Some of the men around Ilya had bowed their heads. In the end the coup had been a peaceful one and brief, now they couldn’t look at their once appointed leader square in the face. They shuffled their feet while the men stood behind Gennady raised their arms. Those loyal to Gennady, Jamal was easily identifiable, so was long haired Andrei. They numbered four, five including the deposed autocrat who had raised his own arm.
“Why should we leave?” Asked one man, Tala was unable to identify him “We are safe here. If we leave we will die.”
“Our runner has left countless times and both our visitors came from beyond our domain,” Tala could hear incredulity creeping into Gennady’s voice. “We are safe for now, but we cannot exist here forever. The supplies have grown dangerously low. As far as we know this vessel is the first to dock here since our transporter smashed into it.”

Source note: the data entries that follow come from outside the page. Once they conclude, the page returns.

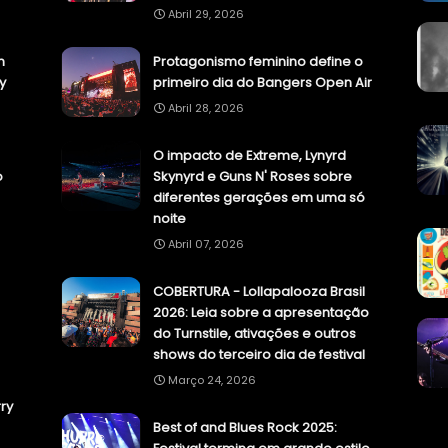
Abril 29, 2026
n
Protagonismo feminino define o
y
primeiro dia do Bangers Open Air
Abril 28, 2026
O impacto de Extreme, Lynyrd
o
Skynyrd e Guns N' Roses sobre
diferentes gerações em uma só
noite
Abril 07, 2026
COBERTURA - Lollapalooza Brasil
2026: Leia sobre a apresentação
do Turnstile, ativações e outros
shows do terceiro dia de festival
Março 24, 2026
ry
Best of and Blues Rock 2025: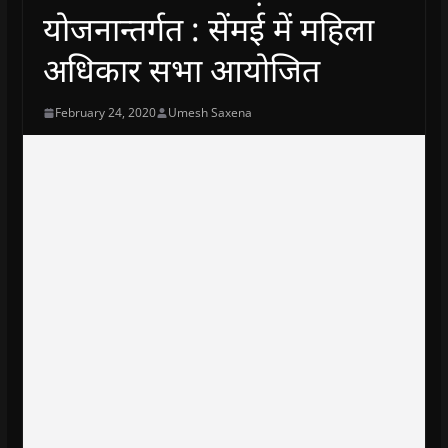
योजनान्तर्गत : सेंमई में महिला
अधिकार सभा आयोजित
February 24, 2020
Umesh Saxena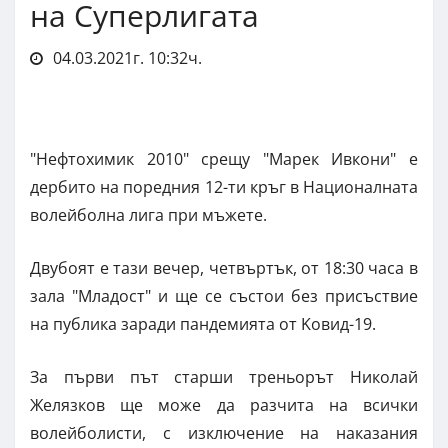
на Суперлигата
04.03.2021г. 10:32ч.
"Нефтохимик 2010" срещу "Марек Ивкони" е
дербито на поредния 12-ти кръг в Националната
волейболна лига при мъжете.
Двубоят е тази вечер, четвъртък, от 18:30 часа в
зала "Младост" и ще се състои без присъствие
на публика заради пандемията от Kовид-19.
За първи път старши треньорът Николай
Желязков ще може да разчита на всички
волейболисти, с изключение на наказания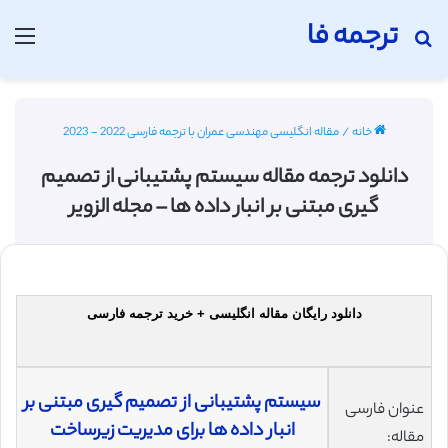
ترجمه فا
جستجو برای
منو
خانه
/
مقاله انگلیسی مهندسی عمران با ترجمه فارسی 2022 - 2023
دانلود ترجمه مقاله سیستم پشتیبانی از تصمیم
گیری مبتنی بر انبار داده ها – مجله الزویر
دانلود رایگان مقاله انگلیسی + خرید ترجمه فارسی
سیستم پشتیبانی از تصمیم گیری مبتنی بر
عنوان فارسی
انبار داده ها برای مدیریت زیرساخت
مقاله: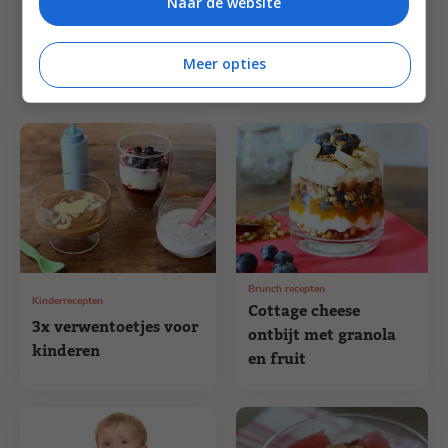
Naar de website
Cake recepten
Kinderrecepten
Chocoladecake met
Fruitijsjes om samen
kersen en meer rood
Meer opties
met de kids te maken
fruit
Brunch recepten
Kinderrecepten
Cottage cheese
3x verwentoetjes voor
ontbijt met granola
kinderen
en fruit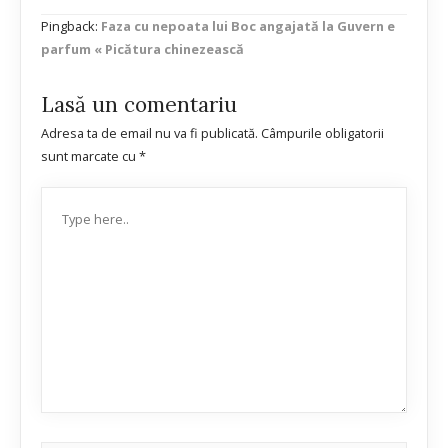
Pingback:
Faza cu nepoata lui Boc angajată la Guvern e
parfum « Picătura chinezească
Lasă un comentariu
Adresa ta de email nu va fi publicată.
Câmpurile obligatorii
sunt marcate cu
*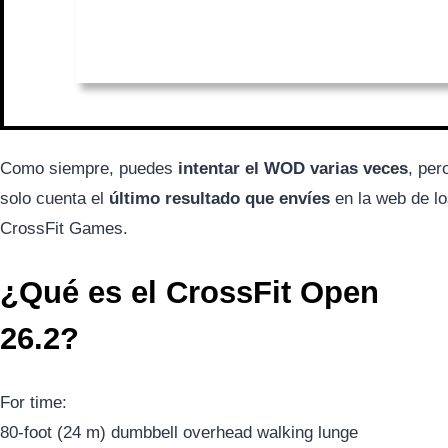
Como siempre, puedes
intentar el WOD varias veces
, per
solo cuenta el
último resultado que envíes
en la web de l
CrossFit Games.
¿Qué es el CrossFit Open
26.2?
For time:
80-foot (24 m) dumbbell overhead walking lunge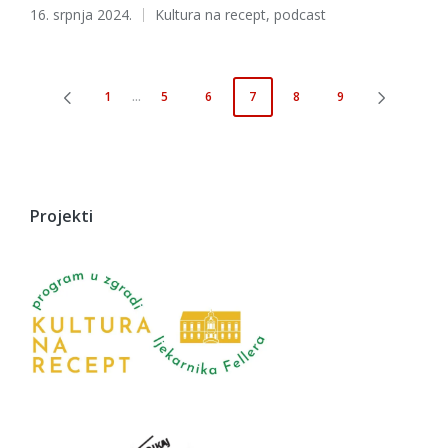
Tags:
16. srpnja 2024.
Kultura na recept
,
podcast
Brojevi
1
…
5
6
7
8
9
PREVIOUS
NEXT
stranica
PAGE
PAGE
objava
Projekti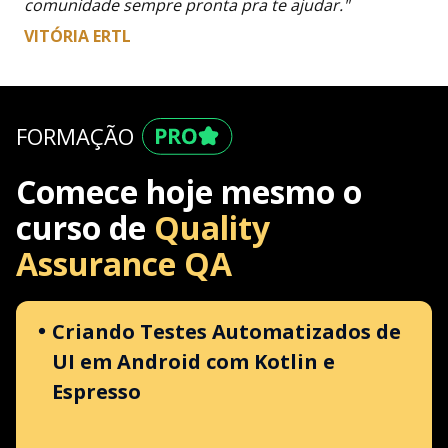
comunidade sempre pronta pra te ajudar."
VITÓRIA ERTL
FORMAÇÃO
Comece hoje mesmo o
curso de
Quality
Assurance QA
Criando Testes Automatizados de
UI em Android com Kotlin e
Espresso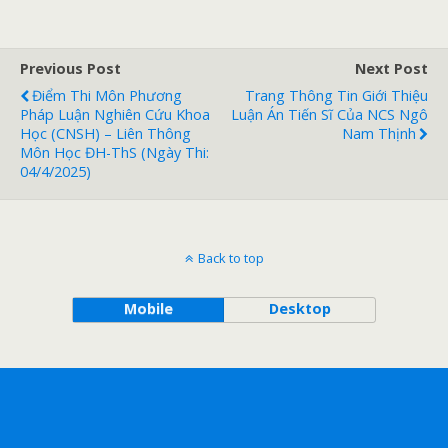
Previous Post
Next Post
Điểm Thi Môn Phương
Trang Thông Tin Giới Thiệu
Pháp Luận Nghiên Cứu Khoa
Luận Án Tiến Sĩ Của NCS Ngô
Học (CNSH) – Liên Thông
Nam Thịnh
Môn Học ĐH-ThS (ngày Thi:
04/4/2025)
Back to top
Mobile
Desktop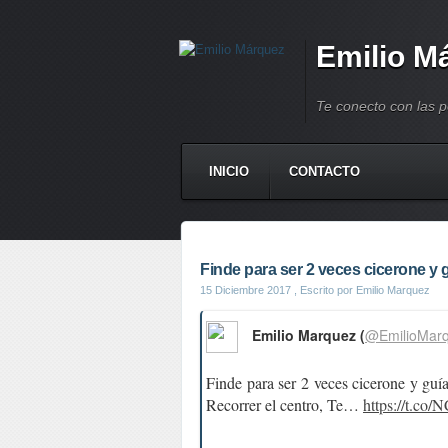
Emilio M
Te conecto con las 
INICIO
CONTACTO
Finde para ser 2 veces cicerone y gu
15 Diciembre 2017
, Escrito por Emilio Marquez
Emilio Marquez (
@EmilioMar
Finde para ser 2 veces cicerone y gu
Recorrer el centro, Te…
https://t.c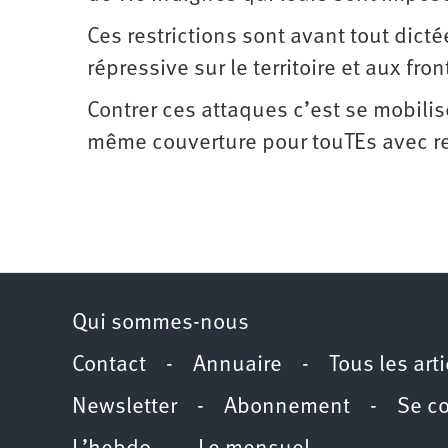
Ces restrictions sont avant tout dict
répressive sur le territoire et aux fron
Contrer ces attaques c’est se mobilis
même couverture pour touTEs avec ­r
Qui sommes-nous
Contact
-
Annuaire
-
Tous les art
Newsletter
-
Abonnement
-
Se c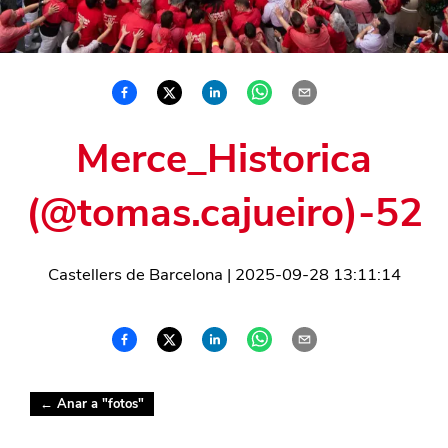
Merce_Historica
(@tomas.cajueiro)-52
Castellers de Barcelona
|
2025-09-28 13:11:14
← Anar a "
fotos
"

The man Tala established as Kirill walked from the shadow of Ilya. “Men, do not listen to this zmeya,” his voice was high and fluting. “I never asked for this teacher to reign sovereign over me, I remember no election, I was detained beside him in Norilsk. He is weak, he subverts, he would sell out his other prisoners to guards so his letters would be sent home. Where are our supplies? Gennady. I don’t doubt he and his monkey boy know. I don’t doubt that is where they intend to go.”
“Madness, Kirill. You speak utter, unfounded madness. Are you suggesting I am intending to simply relocate with the supplies? That I have been knowingly stockpiling them elsewhere? If that were the case why would I offer for you to join me?”
Katja had shuffled up beside Tala and pressed into her, the cover still wrapped around her soft body. Katja had surely heard the spiralling conversation beyond the glass, muted though it was. “This is what happens when you introduce women into a male-only society.” She tried to smile, but her face betrayed her fear.
Tala felt it too. Kirill was desperate, there was surely some truth in Katja’s musing. The arrival of women had allowed Kirill to pervert the weakest men, to bend them to his will. She caught snippets of the conversation outside. “Thin you out… insane!” But she no longer listened, her mind rushed forewarning dread. “Katja, we need to leave. Now.”
What little colour remained in Katja’s round face drained away. Her skin turned white at Tala’s cold command. “How?”
“I don’t know, but we can’t…” Tala’s thought was shattered as something began to pound the guardroom door.
“YOU! You led them to us!” Tala returned her eye to the small scratched out sights. Kirill pointed at Gennady as the men backed away from the guardroom entrance. The iron bars rattled in their strikes. “Slash and burn. Slash and burn – Gennady and his lackies intend to kill District Four so that they may survive. This is treachery!”